__ARBEITSAUFTRAG__
Schreib sämtliche Zeilen der folgenden Auflistung genau ab. Die Bilder lässt du in der Antwort weg.

__DATENSÄTZE__
⁂

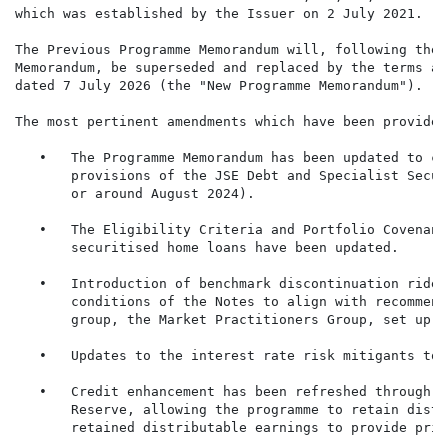
which was established by the Issuer on 2 July 2021.

The Previous Programme Memorandum will, following the 
Memorandum, be superseded and replaced by the terms an
dated 7 July 2026 (the "New Programme Memorandum").

The most pertinent amendments which have been provided
   •   The Programme Memorandum has been updated to co
       provisions of the JSE Debt and Specialist Secur
       or around August 2024).

   •   The Eligibility Criteria and Portfolio Covenant
       securitised home loans have been updated.

   •   Introduction of benchmark discontinuation rider
       conditions of the Notes to align with recommend
       group, the Market Practitioners Group, set up t
   •   Updates to the interest rate risk mitigants to 
   •   Credit enhancement has been refreshed through t
       Reserve, allowing the programme to retain distr
       retained distributable earnings to provide prim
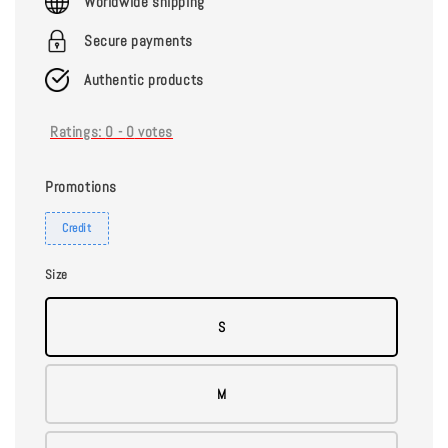
Worldwide shipping
Secure payments
Authentic products
Ratings:
0
-
0
votes
Promotions
Credit
Size
S
M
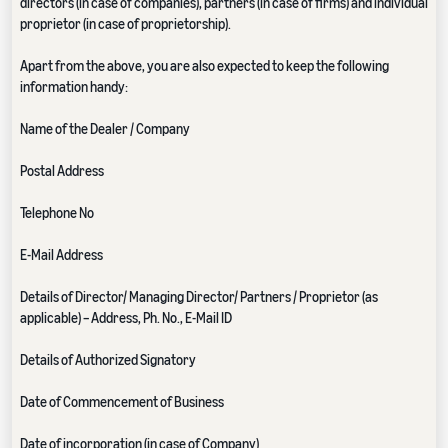
directors (in case of companies), partners (in case of firms) and individual
proprietor (in case of proprietorship).
Apart from the above, you are also expected to keep the following
information handy:
Name of the Dealer / Company
Postal Address
Telephone No
E-Mail Address
Details of Director/ Managing Director/ Partners / Proprietor (as
applicable) – Address, Ph. No., E-Mail ID
Details of Authorized Signatory
Date of Commencement of Business
Date of incorporation (in case of Company)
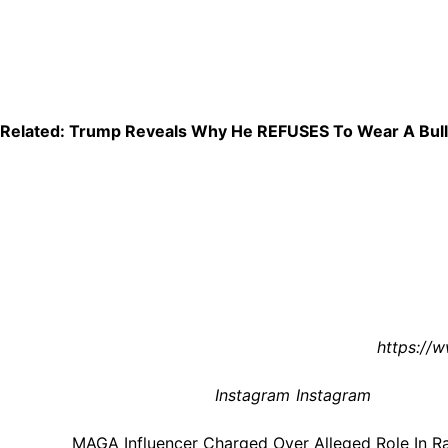
Absolutely unbelievable.
So far, Lively has not publicly commented on the charges or
she’s spent years building an online following around conse
Related: Trump Reveals Why He REFUSES To Wear A Bulle
At the moment, these are still just allegations, and the case
especially given the accusations of racial abuse and the i
One thing’s for sure: this story is already exploding online
Reactions, y’all? Share ’em in the comments (below).
To learn more about civil rights issues, check out
https://w
[Image via America First PR/
Instagram
/
Instagram
]
The post
MAGA Influencer Charged Over Alleged Role In R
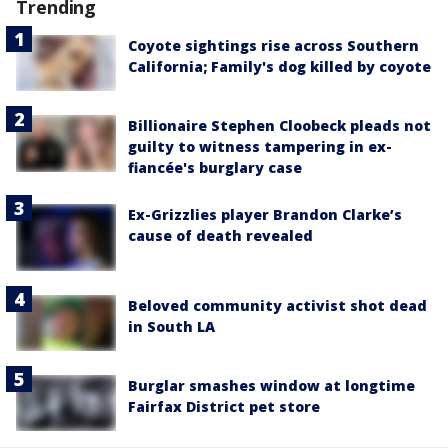
Trending
Coyote sightings rise across Southern
California; Family's dog killed by coyote
Billionaire Stephen Cloobeck pleads not
guilty to witness tampering in ex-
fiancée's burglary case
Ex-Grizzlies player Brandon Clarke’s
cause of death revealed
Beloved community activist shot dead
in South LA
Burglar smashes window at longtime
Fairfax District pet store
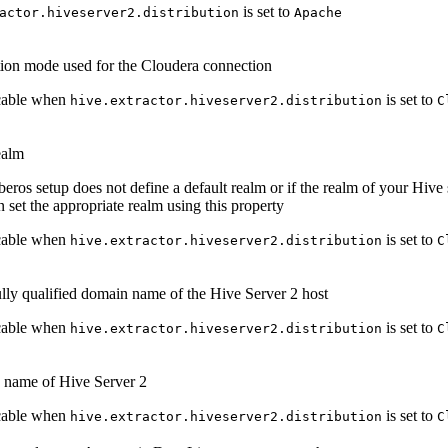
is set to
actor.hiveserver2.distribution
Apache
ion mode used for the Cloudera connection
cable when
is set to
hive.extractor.hiveserver2.distribution
C
ealm
beros setup does not define a default realm or if the realm of your Hive s
n set the appropriate realm using this property
cable when
is set to
hive.extractor.hiveserver2.distribution
C
lly qualified domain name of the Hive Server 2 host
cable when
is set to
hive.extractor.hiveserver2.distribution
C
e name of Hive Server 2
cable when
is set to
hive.extractor.hiveserver2.distribution
C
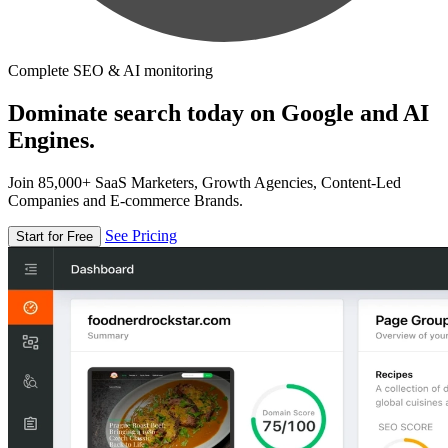
Complete SEO & AI monitoring
Dominate search today on Google and AI
Engines.
Join 85,000+ SaaS Marketers, Growth Agencies, Content-Led
Companies and E-commerce Brands.
See Pricing
Start for Free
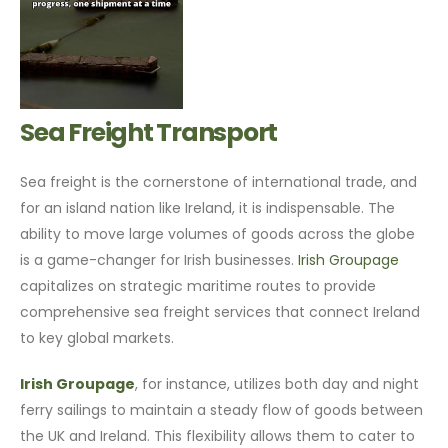
Sea Freight Transport
Sea freight is the cornerstone of international trade, and
for an island nation like Ireland, it is indispensable. The
ability to move large volumes of goods across the globe
is a game-changer for Irish businesses.
Irish Groupage
capitalizes on strategic maritime routes to provide
comprehensive sea freight services that connect Ireland
to key global markets.
Irish Groupage
, for instance, utilizes both day and night
ferry sailings to maintain a steady flow of goods between
the UK and Ireland. This flexibility allows them to cater to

⁂

__MUSTERLÖSUNG__
which was established by the Issuer on 2 July 2021.

The Previous Programme Memorandum will, following the 
Memorandum, be superseded and replaced by the terms an
dated 7 July 2026 (the "New Programme Memorandum").

The most pertinent amendments which have been provided
   •   The Programme Memorandum has been updated to co
       provisions of the JSE Debt and Specialist Secur
       or around August 2024).

   •   The Eligibility Criteria and Portfolio Covenant
       securitised home loans have been updated.

   •   Introduction of benchmark discontinuation rider
       conditions of the Notes to align with recommend
       group, the Market Practitioners Group, set up t
   •   Updates to the interest rate risk mitigants to 
   •   Credit enhancement has been refreshed through t
       Reserve, allowing the programme to retain distr
       retained distributable earnings to provide prim
Worldwide shipping
Secure payments
Authentic products
Ratings:
0
-
0
votes
Promotions
Credit
Size
S
M
directors (in case of companies), partners (in case of firms) and individual
proprietor (in case of proprietorship).
Apart from the above, you are also expected to keep the following
information handy:
Name of the Dealer / Company
Postal Address
Telephone No
E-Mail Address
Details of Director/ Managing Director/ Partners / Proprietor (as
applicable) – Address, Ph. No., E-Mail ID
Details of Authorized Signatory
Date of Commencement of Business
Date of incorporation (in case of Company)
Absolutely unbelievable.
So far, Lively has not publicly commented on the charges or
she’s spent years building an online following around conse
Related: Trump Reveals Why He REFUSES To Wear A Bulle
At the moment, these are still just allegations, and the case
especially given the accusations of racial abuse and the i
One thing’s for sure: this story is already exploding online
Reactions, y’all? Share ’em in the comments (below).
To learn more about civil rights issues, check out
https://w
[Image via America First PR/
Instagram
/
Instagram
]
The post
MAGA Influencer Charged Over Alleged Role In R
Trending
Coyote sightings rise across Southern
California; Family's dog killed by coyote
Billionaire Stephen Cloobeck pleads not
guilty to witness tampering in ex-
fiancée's burglary case
Ex-Grizzlies player Brandon Clarke’s
cause of death revealed
Beloved community activist shot dead
in South LA
Burglar smashes window at longtime
Fairfax District pet store
is set to
actor.hiveserver2.distribution
Apache
ion mode used for the Cloudera connection
cable when
is set to
hive.extractor.hiveserver2.distribution
C
ealm
beros setup does not define a default realm or if the realm of your Hive s
n set the appropriate realm using this property
cable when
is set to
hive.extractor.hiveserver2.distribution
C
lly qualified domain name of the Hive Server 2 host
cable when
is set to
hive.extractor.hiveserver2.distribution
C
e name of Hive Server 2
cable when
is set to
hive.extractor.hiveserver2.distribution
C
Complete SEO & AI monitoring
Dominate search today on Google and AI
Engines.
Join 85,000+ SaaS Marketers, Growth Agencies, Content-Led
Companies and E-commerce Brands.
See Pricing
Start for Free
Sea Freight Transport
Sea freight is the cornerstone of international trade, and
for an island nation like Ireland, it is indispensable. The
ability to move large volumes of goods across the globe
is a game-changer for Irish businesses.
Irish Groupage
capitalizes on strategic maritime routes to provide
comprehensive sea freight services that connect Ireland
to key global markets.
Irish Groupage
, for instance, utilizes both day and night
ferry sailings to maintain a steady flow of goods between
the UK and Ireland. This flexibility allows them to cater to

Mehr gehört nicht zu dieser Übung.